Tout cela a été précédé d’un bilan qui, bien qu’attendu, n’était pas satisfaisant. Dans un contexte marqué par la guerre en Ukraine et un renchérissement massif de l’énergie et des matières premières, BASF s’était montrée résistante, mais avait tout de même essuyé des pertes. Ainsi, le résultat d’exploitation 2022 a baissé de 11,5 pour cent par rapport à l’année précédente pour atteindre 6,9 milliards d’euros. Des coûts énergétiques supplémentaires de 3,2 milliards d’euros ont pesé sur le résultat. L’Europe, et principalement le site de Ludwigshafen, est à l’origine de 84 % de l’augmentation. L’augmentation de 11,1 pour cent du chiffre d’affaires, qui s’élève à 87,3 milliards d’euros, est principalement due à des augmentations de prix consécutives à la hausse des coûts.

Le directoire de BASF a néanmoins annoncé qu’il proposerait à ses actionnaires un dividende de 3,40 euros par action. Il en résulterait, selon les propres termes de BASF, un « rendement élevé du dividende de 7,3 pour cent ». Un investissement dans le financement des activités futures, ou en d’autres termes, une tentative d’assurance contre la poursuite de la chute du cours de l’action BASF.

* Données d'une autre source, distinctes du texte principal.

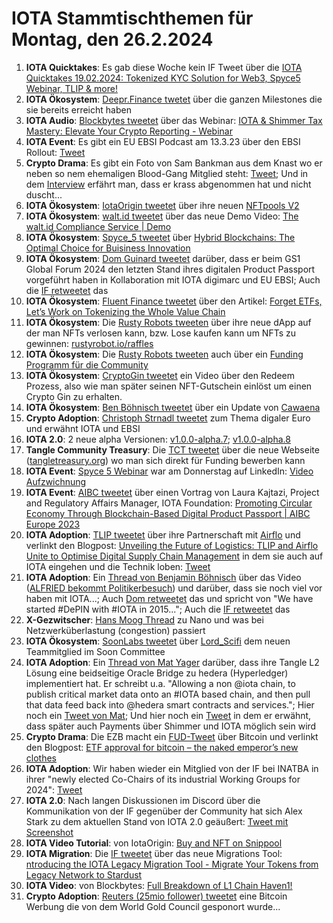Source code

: # IOTA Stammtischthemen für Montag, den 26.2.2024

1. **IOTA Quicktakes**: Es gab diese Woche kein IF Tweet über die [IOTA Quicktakes 19.02.2024: Tokenized KYC Solution for Web3, Spyce5 Webinar, TLIP & more!](https://www.youtube.com/watch?v=TvAIRRjJ50w)
2. **IOTA Ökosystem**: [Deepr.Finance twetet](https://x.com/DeeprFinance/status/1759597621436424203?s=20) über die ganzen Milestones die sie bereits erreicht haben
3. **IOTA Audio**: [Blockbytes tweetet](https://x.com/blockpit_io/status/1759673105826353286?s=20) über das Webinar: [IOTA & Shimmer Tax Mastery: Elevate Your Crypto Reporting - Webinar](https://www.youtube.com/watch?v=NDn10zUvllQ&t=1s)
4. **IOTA Event**: Es gibt ein EU EBSI Podcast am 13.3.23 über den EBSI Rollout: [Tweet](https://x.com/validvent/status/1759863829373047240?s=20)
5. **Crypto Drama**: Es gibt ein Foto von Sam Bankman aus dem Knast wo er neben so nem ehemaligen Blood-Gang Mitglied steht: [Tweet](https://x.com/TiffanyFong_/status/1759766268385935564?s=20); Und in dem [Interview](https://x.com/TiffanyFong_/status/1759771479645020571?s=20) erfährt man, dass er krass abgenommen hat und nicht duscht...
6. **IOTA Ökosystem**: [IotaOrigin tweetet](https://x.com/origin_iota/status/1759902013695906200?s=20) über ihre neuen [NFTpools V2](https://www.snippool.xyz/Collections)
7. **IOTA Ökosystem**: [walt.id tweetet](https://x.com/walt_id/status/1759894598065811767?s=20) über das neue Demo Video: [The walt.id Compliance Service | Demo](https://www.youtube.com/watch?v=NU-NeR0Tymg)
8. **IOTA Ökosystem**: [Spyce_5 tweetet](https://x.com/SPYCE_5/status/1759903150817911122?s=20) über [Hybrid Blockchains: The Optimal Choice for Buisiness Innovation](https://spyce5.com/appchains/hybrid-blockchains-the-optimal-choice-for-business-innovation/)
9. **IOTA Ökosystem**: [Dom Guinard tweetet](https://x.com/domguinard/status/1759926289245368453?s=20) darüber, dass er beim GS1 Global Forum 2024 den letzten Stand ihres digitalen Product Passport vorgeführt haben in Kollaboration mit IOTA digimarc und EU EBSI; Auch die [IF retweetet](https://x.com/iota/status/1759938317578011054?s=20) das
10. **IOTA Ökosystem**: [Fluent Finance tweetet](https://x.com/Fluentinfra/status/1759925116425879613?s=20) über den Artikel: [Forget ETFs, Let’s Work on Tokenizing the Whole Value Chain](https://www.coindesk.com/business/2024/02/07/forget-etfs-lets-work-on-tokenizing-the-whole-value-chain/?utm_medium=social&utm_campaign=coindesk_main&utm_source=twitter&utm_content=editorial&utm_term=organic)
11. **IOTA Ökosystem**: Die [Rusty Robots tweeten](https://x.com/RustyRobotCC/status/1760033159750852706?s=20) über ihre neue dApp auf der man NFTs verlosen kann, bzw. Lose kaufen kann um NFTs zu gewinnen: [rustyrobot.io/raffles](https://www.rustyrobot.io/raffles)
12. **IOTA Ökosystem**: Die [Rusty Robots tweeten](https://x.com/RustyRobotCC/status/1760249440974115063?s=20) auch über ein [Funding Programm für die Community](https://docs.rustyrobot.io/rust-token/ecosystem-fund/built-by-bots)
13. **IOTA Ökosystem**: [CryptoGin tweetet](https://x.com/Crypto_Gin21/status/1760044377785983301?s=20) ein Video über den Redeem Prozess, also wie man später seinen NFT-Gutschein einlöst um einen Crypto Gin zu erhalten.
14. **IOTA Ökosystem**: [Ben Böhnisch tweetet](https://x.com/BenBoenisch/status/1760063554999185874?s=20) über ein Update von [Cawaena](https://cawaena.com/#/main/home)
15. **Crypto Adoption**: [Christoph Strnadl tweetet](https://x.com/archimate/status/1760072413792874983?s=20) zum Thema digaler Euro und erwähnt IOTA und EBSI
16. **IOTA 2.0**: 2 neue alpha Versionen: [v1.0.0-alpha.7](https://github.com/iotaledger/iota-core/releases/tag/v1.0.0-alpha.7); [v1.0.0-alpha.8](https://github.com/iotaledger/iota-core/releases/tag/v1.0.0-alpha.8)
17. **Tangle Community Treasury**: Die [TCT tweetet](https://x.com/TangleTreasury/status/1760325230797394060?s=20) über die neue Webseite ([tangletreasury.org](https://www.tangletreasury.org/)) wo man sich direkt für Funding bewerben kann
18. **IOTA Event**: [Spyce 5 Webinar](https://x.com/SPYCE_5/status/1757447085677253099?s=20) war am Donnerstag auf LinkedIn: [Video Aufzwichnung](https://www.linkedin.com/events/7163148522148581376/comments/)
19. **IOTA Event**: [AIBC tweetet](https://x.com/AIBC_World/status/1760318460779774181?s=20) über einen Vortrag von Laura Kajtazi, Project and Regulatory Affairs Manager, IOTA Foundation: [Promoting Circular Economy Through Blockchain-Based Digital Product Passport | AIBC Europe 2023](https://www.youtube.com/watch?v=W9VlnjAjvR0)
20. **IOTA Adoption**: [TLIP tweetet](https://x.com/TLIP_io/status/1760338150835032487?s=20) über ihre Partnerschaft mit [Airflo](https://airflo.nl/) und verlinkt den Blogpost: [Unveiling the Future of Logistics: TLIP and Airflo Unite to Optimise Digital Supply Chain Management](https://medium.com/@tlip.io/unveiling-the-future-of-logistics-tlip-and-airflo-unite-to-optimise-digital-supply-chain-b48505982c64) in dem sie auch auf IOTA eingehen und die Technik loben: [Tweet](https://x.com/Vrom14286662/status/1760377818578338245?s=20)
21. **IOTA Adoption**: Ein [Thread von Benjamin Böhnisch](https://x.com/BenBoenisch/status/1760375433009258922?s=20) über das Video ([ALFRIED bekommt Politikerbesuch](https://www.youtube.com/watch?v=K8HJmoG2isA)) und darüber, dass sie noch viel vor haben mit IOTA...; Auch [Dom retweetet](https://x.com/DomSchiener/status/1760543783404360059?s=20) das und spricht von "We have started #DePIN with #IOTA in 2015..."; Auch die [IF retweetet](https://x.com/iota/status/1760558954403229744?s=20) das
22. **X-Gezwitscher**: [Hans Moog Thread](https://x.com/hus_qy/status/1760121636483743949?s=20) zu Nano und was bei Netzwerküberlastung (congestion) passiert
23. **IOTA Ökosystem**: [SoonLabs tweetet](https://x.com/soon_labs/status/1760549053589565563?s=20) über [Lord_Scifi](https://twitter.com/Lord_SciFi) dem neuen Teammitglied im Soon Committee
24. **IOTA Adoption**: Ein [Thread von Mat Yager](https://x.com/Mat_Yarger/status/1760465223805268209?s=20) darüber, dass ihre Tangle L2 Lösung eine beidseitige Oracle Bridge zu hedera (Hyperledger) implementiert hat. Er schreibt u.a. "Allowing a non @iota chain, to publish critical market data onto an #IOTA based chain, and then pull that data feed back into @hedera smart contracts and services."; Hier noch ein [Tweet von Mat](https://x.com/Mat_Yarger/status/1760660873318707580?s=20); Und hier noch ein [Tweet](https://x.com/Mat_Yarger/status/1760663148472734026?s=20) in dem er erwähnt, dass später auch Payments über Shimmer und IOTA möglich sein wird
25. **Crypto Drama**: Die EZB macht ein [FUD-Tweet](https://x.com/ecb/status/1760580254920212640?s=20) über Bitcoin und verlinkt den Blogpost: [ETF approval for bitcoin – the naked emperor’s new clothes](https://www.ecb.europa.eu/press/blog/date/2024/html/ecb.blog20240222~0929f86e23.en.html)
26. **IOTA Adoption**: Wir haben wieder ein Mitglied von der IF bei INATBA in ihrer "newly elected Co-Chairs of its industrial Working Groups for 2024": [Tweet](https://x.com/INATBA_org/status/1760639646155804883?s=20)
27. **IOTA 2.0**: Nach langen Diskussionen im Discord über die Kommunikation von der IF gegenüber der Community hat sich Alex Stark zu dem aktuellen Stand von IOTA 2.0 geäußert: [Tweet mit Screenshot](https://x.com/Vrom14286662/status/1760623617719836769?s=20)
28. **IOTA Video Tutorial**: von IotaOrigin: [Buy and NFT on Snippool](https://www.youtube.com/watch?v=kX0cakBEa1Y)
29. **IOTA Migration**: Die [IF tweetet](https://x.com/iota/status/1760665758542029149?s=20) über das neue Migrations Tool: [ntroducing the IOTA Legacy Migration Tool - Migrate Your Tokens from Legacy Network to Stardust](https://blog.iota.org/iota-legacy-migration-tool/)
30. **IOTA Video**: von Blockbytes: [Full Breakdown of L1 Chain Haven1!](https://twitter.com/i/broadcasts/1ynKOyzRZekJR)
31. **Crypto Adoption**: [Reuters (25mio follower) tweetet](https://x.com/Reuters/status/1757845939543216225?s=20) eine Bitcoin Werbung die von dem World Gold Council gesponort wurde...
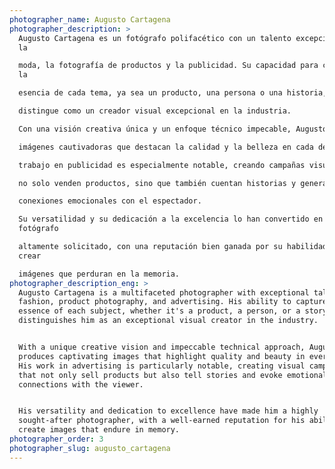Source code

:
 ```yaml
---
photographer_name: Augusto Cartagena
photographer_description: >
  Augusto Cartagena es un fotógrafo polifacético con un talento excepcional en
  la

  moda, la fotografía de productos y la publicidad. Su capacidad para capturar
  la

  esencia de cada tema, ya sea un producto, una persona o una historia, lo

  distingue como un creador visual excepcional en la industria.

  Con una visión creativa única y un enfoque técnico impecable, Augusto produce

  imágenes cautivadoras que destacan la calidad y la belleza en cada detalle. Su

  trabajo en publicidad es especialmente notable, creando campañas visuales que

  no solo venden productos, sino que también cuentan historias y generan

  conexiones emocionales con el espectador.

  Su versatilidad y su dedicación a la excelencia lo han convertido en un
  fotógrafo

  altamente solicitado, con una reputación bien ganada por su habilidad para
  crear

  imágenes que perduran en la memoria.
photographer_description_eng: >
  Augusto Cartagena is a multifaceted photographer with exceptional talent in
  fashion, product photography, and advertising. His ability to capture the
  essence of each subject, whether it's a product, a person, or a story,
  distinguishes him as an exceptional visual creator in the industry.


  With a unique creative vision and impeccable technical approach, Augusto
  produces captivating images that highlight quality and beauty in every detail.
  His work in advertising is particularly notable, creating visual campaigns
  that not only sell products but also tell stories and evoke emotional
  connections with the viewer.


  His versatility and dedication to excellence have made him a highly
  sought-after photographer, with a well-earned reputation for his ability to
  create images that endure in memory.
photographer_order: 3
photographer_slug: augusto_cartagena
---
```


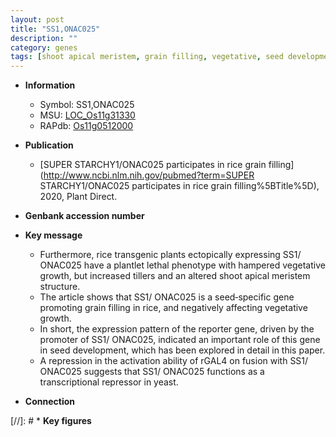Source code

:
 ```yaml
---
layout: post
title: "SS1,ONAC025"
description: ""
category: genes
tags: [shoot apical meristem, grain filling, vegetative, seed development, transcriptional repressor]
---
```


* **Information**  
    + Symbol: SS1,ONAC025  
    + MSU: [LOC_Os11g31330](http://rice.uga.edu/cgi-bin/ORF_infopage.cgi?orf=LOC_Os11g31330)  
    + RAPdb: [Os11g0512000](https://rapdb.dna.affrc.go.jp/locus/?name=Os11g0512000)  

* **Publication**  
    + [SUPER STARCHY1/ONAC025 participates in rice grain filling](http://www.ncbi.nlm.nih.gov/pubmed?term=SUPER STARCHY1/ONAC025 participates in rice grain filling%5BTitle%5D), 2020, Plant Direct.

* **Genbank accession number**  

* **Key message**  
    + Furthermore, rice transgenic plants ectopically expressing SS1/ ONAC025 have a plantlet lethal phenotype with hampered vegetative growth, but increased tillers and an altered shoot apical meristem structure.
    + The article shows that SS1/ ONAC025 is a seed‐specific gene promoting grain filling in rice, and negatively affecting vegetative growth.
    + In short, the expression pattern of the reporter gene, driven by the promoter of SS1/ ONAC025, indicated an important role of this gene in seed development, which has been explored in detail in this paper.
    + A repression in the activation ability of rGAL4 on fusion with SS1/ ONAC025 suggests that SS1/ ONAC025 functions as a transcriptional repressor in yeast.

* **Connection**  

[//]: # * **Key figures**  


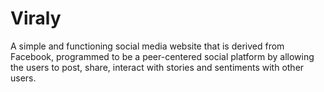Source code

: # Viraly
A simple and functioning social media website that is derived from Facebook, programmed to be a peer-centered social platform by allowing the users to post, share, interact with stories and sentiments with other users.
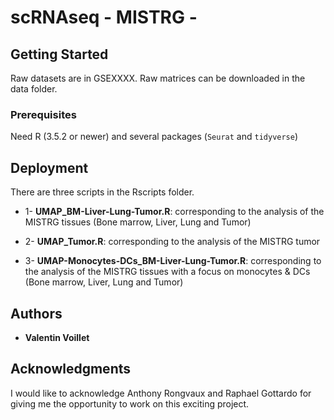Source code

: # scRNAseq - MISTRG -

## Getting Started

Raw datasets are in GSEXXXX. Raw matrices can be downloaded in the data folder.   

### Prerequisites

Need R (3.5.2 or newer) and several packages (`Seurat` and `tidyverse`)


## Deployment

There are three scripts in the Rscripts folder.  

* 1- __UMAP_BM-Liver-Lung-Tumor.R__: corresponding to the analysis of the MISTRG tissues (Bone marrow, Liver, Lung and Tumor)  

* 2- __UMAP_Tumor.R__: corresponding to the analysis of the MISTRG tumor  

* 3- __UMAP-Monocytes-DCs_BM-Liver-Lung-Tumor.R__: corresponding to the analysis of the MISTRG tissues with a focus on monocytes & DCs (Bone marrow, Liver, Lung and Tumor)  


## Authors

* __Valentin Voillet__

## Acknowledgments

I would like to acknowledge Anthony Rongvaux and Raphael Gottardo for giving me the opportunity to work on this exciting project.  



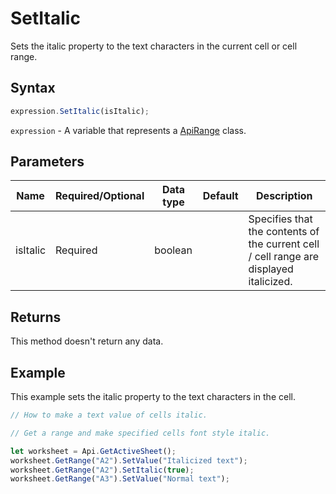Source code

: # SetItalic

Sets the italic property to the text characters in the current cell or cell range.

## Syntax

```javascript
expression.SetItalic(isItalic);
```

`expression` - A variable that represents a [ApiRange](../ApiRange.md) class.

## Parameters

| **Name** | **Required/Optional** | **Data type** | **Default** | **Description** |
| ------------- | ------------- | ------------- | ------------- | ------------- |
| isItalic | Required | boolean |  | Specifies that the contents of the current cell / cell range are displayed italicized. |

## Returns

This method doesn't return any data.

## Example

This example sets the italic property to the text characters in the cell.

```javascript editor-xlsx
// How to make a text value of cells italic.

// Get a range and make specified cells font style italic.

let worksheet = Api.GetActiveSheet();
worksheet.GetRange("A2").SetValue("Italicized text");
worksheet.GetRange("A2").SetItalic(true);
worksheet.GetRange("A3").SetValue("Normal text");
```
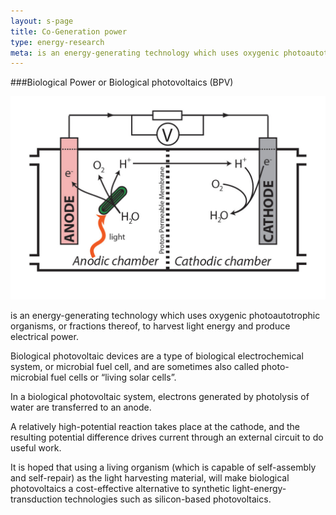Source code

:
 ```yaml
---
layout: s-page
title: Co-Generation power
type: energy-research
meta: is an energy-generating technology which uses oxygenic photoautotrophic organisms, or fractions thereof, to harvest light energy and produce electrical power.
---
```



###Biological Power or Biological photovoltaics (BPV) 

![Diagram_of_electron_flow_in_a_biological_photovoltaic_system](/assets/img/page-image/biological-power.jpg)

is an energy-generating technology which uses oxygenic photoautotrophic organisms, or fractions thereof, to harvest light energy and produce electrical power. 

Biological photovoltaic devices are a type of biological electrochemical system, or microbial fuel cell, and are sometimes also called photo-microbial fuel cells or “living solar cells”. 

In a biological photovoltaic system, electrons generated by photolysis of water are transferred to an anode. 

A relatively high-potential reaction takes place at the cathode, and the resulting potential difference drives current through an external circuit to do useful work. 

It is hoped that using a living organism (which is capable of self-assembly and self-repair) as the light harvesting material, will make biological photovoltaics a cost-effective alternative to synthetic light-energy-transduction technologies such as silicon-based photovoltaics.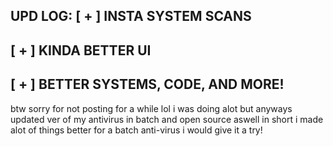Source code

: UPD LOG:
[ + ] INSTA SYSTEM SCANS
------------------------------
[ + ] KINDA BETTER UI
------------------------------
[ + ] BETTER SYSTEMS, CODE, AND MORE!
-------------------------------------------------
btw sorry for not posting for a while lol i was doing alot but anyways updated ver of my antivirus in batch and open source aswell in short i made alot of things better for a batch anti-virus i would give it a try!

Au deuxième semestre 2023, le président du directoire de BASF, Martin Brudermüller, s’attend à une éclaircie de l’environnement économique et à une amélioration du résultat d’exploitation grâce aux effets de rattrapage – notamment de la Chine. Et lorsqu’il a été question de l’avenir du site allemand, le manager de la chimie a encouragé : « L’Allemagne a fait des erreurs et court derrière le développement international, mais si nous nous réveillons maintenant, le site peut encore être sauvé ».